Business Professional for Men:

  • The suit color should be a dark navy or gray.
  • The dress shirt should be white or light blue with a tab or spread collar.
  • The tie should be darker than the shirt. Solid colors (navy, red, burgundy, and wine) are the most useful. Polka dots (light dots on a dark background) are the most sophisticated and dressy. Foulards (light patterns on a dark background) are the most acceptable. Striped and club ties are the most traditional. Paisleys are the best way to brighten up a too-dull combination.
  • If worn at all, a silk pocket square should coordinate with (but not match) the tie.
  • Wear black shoes with navy or gray suits.
  • Wear socks that match the color of your suit. Business socks should be a dark, solid color, and always calf-length. No man can be well dressed with skin showing above his socks.
  • The belt should be the same color as the shoes.

Other Rules

  • The most sophisticated look is simple. Avoid fad clothes for business wear.
  • Only one part of an outfit should stand out, with no more than one item that is bright, shiny, or particularly noticeable.
  • Natural fibers have a “successful” look. Avoid synthetics with a polyester look.
  • The best look is conservative. Large, flashy rings, cufflinks, or other jewelry are inappropriate.
  • Use a full-length mirror and good lighting.

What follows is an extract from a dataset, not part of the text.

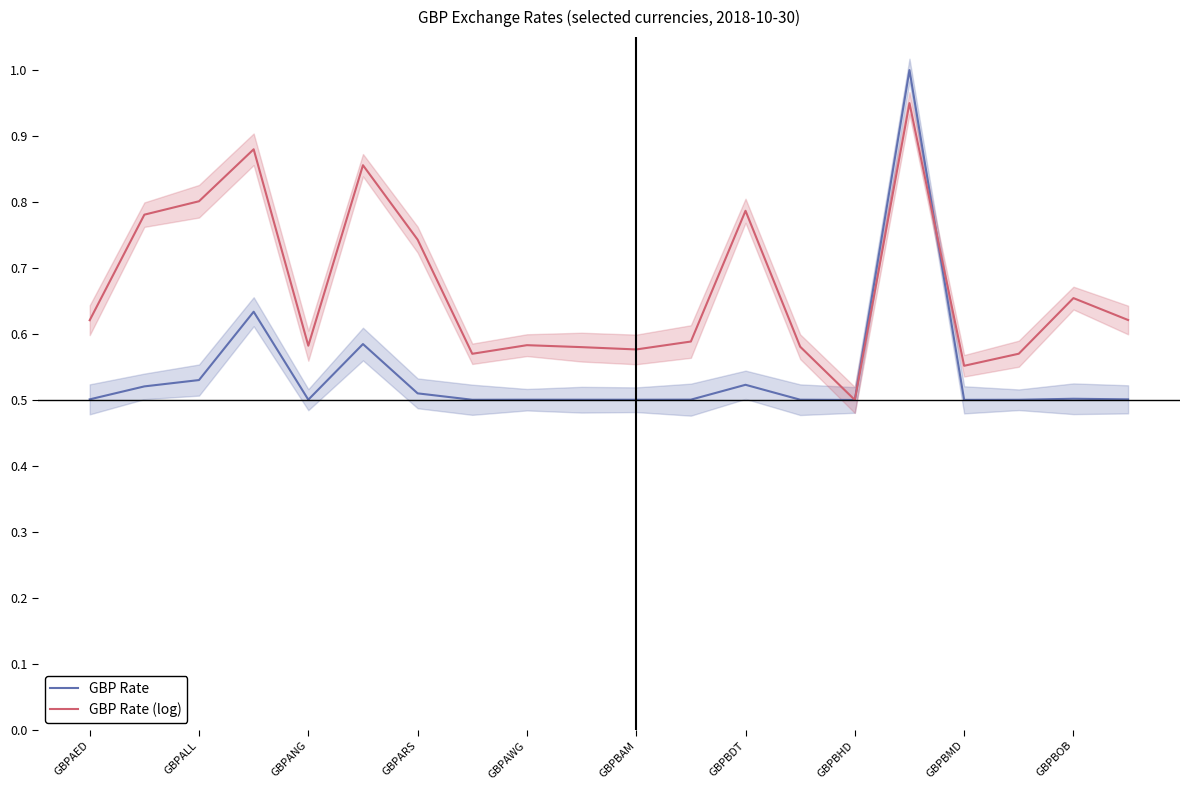

The GBP Rate series shows 0.5 at GBPBMD. True or false?

True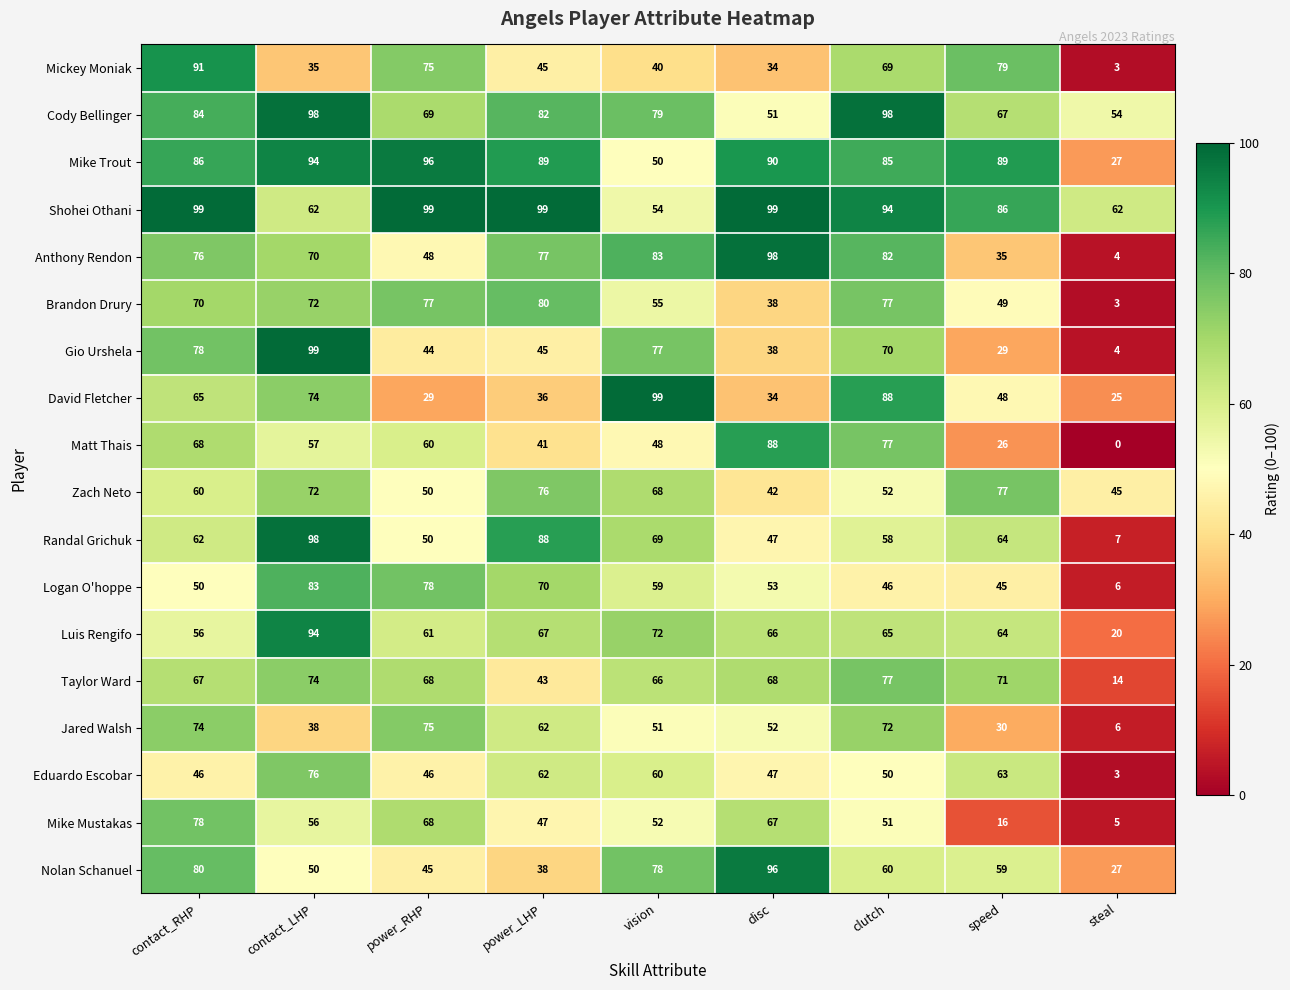

What value does the Anthony Rendon series have at contact_RHP, to the nearest 5?

75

Business Professional for Women:

  • The suit color should be black, dark gray or navy blue.
  • A tailored blouse is recommended.
  • Wear basic pumps that match or are darker than your skirt or suit.
  • A suit always demands hosiery in a professional setting.
  • The most successful look is conservative. The “rules” of fashion change quickly—don’t be trendy.
  • At all costs, avoid evening or social attire for interviews.
  • Use a full-length mirror and good lighting.
  • Accessories, jewelry and makeup should be kept simple.
  • Strappy shoes, skirts that are too short and low cut or sheer blouses are not appropriate.

Business Casual:

While business casual dress has been the norm in high-tech companies for some time, this trend is now catching on in the rest of corporate America. The term “business casual” is broad and subject to many interpretations. The challenge lies in finding the middle ground between “stuffy” and “sloppy.” There is a difference between “casual” and “business casual.” Keep in mind that no matter what you wear, you are conducting business.

Generally, business casual dress means no jeans or sneakers. For men, khakis, trousers, or suit pants could be paired with a knit shirt, a sport shirt, or a collared, long-sleeved shirt that does not demand a tie. With a leather belt, hard-soled shoes, and socks, these combinations are well within the range of appropriate business casual dress.

Women have more options—for example, a short skirt, long skirt, classic trousers, khakis, dress pants, and pantsuits. Other choices include a coordinated outfit, tailored jacket, or sweater set. Women should wear hard-soled shoes with closed toes and closed heels.

Many offices have adopted detailed business casual dress code policies. When in doubt as to what is appropriate, simply ask. Err on the side of caution; dress up rather than dress down. As always, good grooming is important in business casual.

Double Check:

Before you leave for work or a professional engagement, examine in a full-length mirror the overall picture you present and the details from head to toe. Make the necessary changes, add or remove accessories and be sure your appearance and grooming are impeccable. This daily exercise will take just a few minutes but the confidence of being well dressed will be worth it. Make sure you've got it all under control by using our Professional Dress Checklists for Men and Women. If you can check all the points, you are ready to face the world!